(54c) Characterising the Grain Shape: In Search of Size Independent Shape Descriptors | AIChE

(54c) Characterising the Grain Shape: In Search of Size Independent Shape Descriptors

Authors 

Tripathi, A. - Presenter, Indian Institute of Technology, Bombay
Tripathi, A., IIT Kanpur
Kumar, V., IIT Kanpur
Nag, S., TATA Steel R&D
Granular materials contain a large number of grains that differ in size and shape. While the characterisation of the size distribution is typically done using sieve analysis, the characterisation of the shape of the grains remains a difficult task and is one of the major bottlenecks in the characterisation of the granular material. In this study, we attempt to characterise the shape of three different types of grains commonly used in iron and steel making industry, namely pellet, sinter and iron ore lump. While the pellet particles can be considered nearly spherical in shape, imposing the spherical shape on the iron ore lumps and highly irregular sinter particles seems a very poor choice. We consider two different size ranges of pellet particles and four different size ranges for sinter and iron ore lumps. Imaging of the grains is done using an iPhone 7 Plus camera and sufficient number of grains of each type in all the size ranges are considered. We perform the image analysis and obtain various boundary parameters (such as projected area, minor and major axis, perimeter, etc.) of the grains using MATLAB image processing toolbox. In addition, we define two additional boundary parameters to characterise the deviation of the projected area from that of a circle and calculate their values for all the different type of grains considered in this study. Using these length scales, we define a total of nine different shape descriptors and obtain the distribution of these shape descriptors for each type of grain for all the size ranges. Interestingly, for a given type of grains, the frequency distribution curves for these nine shape descriptors turn out to be nearly independent of the size range of the grains. This suggests that the chosen shape descriptors indeed represent properties related to the shape of the grains alone, irrespective of the size of the grains considered.

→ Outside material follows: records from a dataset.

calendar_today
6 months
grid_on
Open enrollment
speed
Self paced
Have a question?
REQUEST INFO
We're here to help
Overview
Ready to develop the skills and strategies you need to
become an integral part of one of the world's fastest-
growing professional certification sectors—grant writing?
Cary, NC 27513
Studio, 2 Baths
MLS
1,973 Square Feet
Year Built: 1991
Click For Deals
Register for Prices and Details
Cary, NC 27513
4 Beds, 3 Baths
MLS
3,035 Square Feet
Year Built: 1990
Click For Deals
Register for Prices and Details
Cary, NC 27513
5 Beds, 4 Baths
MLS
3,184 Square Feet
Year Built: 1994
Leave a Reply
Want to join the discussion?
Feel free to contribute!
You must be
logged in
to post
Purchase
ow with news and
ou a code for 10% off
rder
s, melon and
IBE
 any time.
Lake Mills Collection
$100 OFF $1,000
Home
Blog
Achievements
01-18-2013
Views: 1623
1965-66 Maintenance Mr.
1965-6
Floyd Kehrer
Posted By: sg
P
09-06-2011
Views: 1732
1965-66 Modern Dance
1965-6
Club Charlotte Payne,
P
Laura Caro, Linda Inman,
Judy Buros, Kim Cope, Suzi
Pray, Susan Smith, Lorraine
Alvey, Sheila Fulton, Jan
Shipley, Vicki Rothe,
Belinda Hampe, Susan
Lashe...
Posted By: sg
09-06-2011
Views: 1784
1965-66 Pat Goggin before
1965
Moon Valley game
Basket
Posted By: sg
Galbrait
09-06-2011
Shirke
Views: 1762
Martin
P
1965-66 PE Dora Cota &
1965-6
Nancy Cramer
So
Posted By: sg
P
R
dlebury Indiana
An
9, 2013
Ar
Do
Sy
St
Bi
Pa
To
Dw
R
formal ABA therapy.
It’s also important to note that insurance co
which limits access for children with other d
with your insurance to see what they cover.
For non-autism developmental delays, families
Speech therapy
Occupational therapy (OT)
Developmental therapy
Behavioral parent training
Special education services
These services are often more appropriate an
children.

We investigate the correlation among these shape descriptors by evaluating the values of the correlation coefficients between each pair of the shape descriptors using the Pearson method, Kendall method and Spearman method. Our results indicate that out of the nine shape descriptors considered in this study, five shape descriptors are strongly correlated with each other and only the remaining four shape descriptors need to be considered in characterising the shape of the grains. Out of these four uncorrelated shape descriptors, two shape descriptors, namely the aspect ratio of the grains and the root of form factor, have been considered important by researchers in previous studies. The two other shape descriptors proposed in this study, which are used to characterise the deviation of the projected grain shape from that of a circle, are not measured previously to the best of our knowledge. We compare these four shape descriptors for the pellets, sinter and iron ore lumps having the same sieve size range and show that the shape descriptors for these three different types of grains are different.

We next calculate the values of these four shape descriptors for relatively larger coke particles using 2d image analysis. We also perform 3d image analysis of some of these coke particles and calculate the values of the analogous shape descriptors in 3 dimensions. We investigate if the identified 2d shape descriptors (obtained from 2d imaging) can be correlated to the analogous 3d shape descriptors (obtained from 3d imaging) and explore if it is possible to use the 2d imaging technique to estimate the 3d shape descriptors, thus eliminating the need of 3d imaging.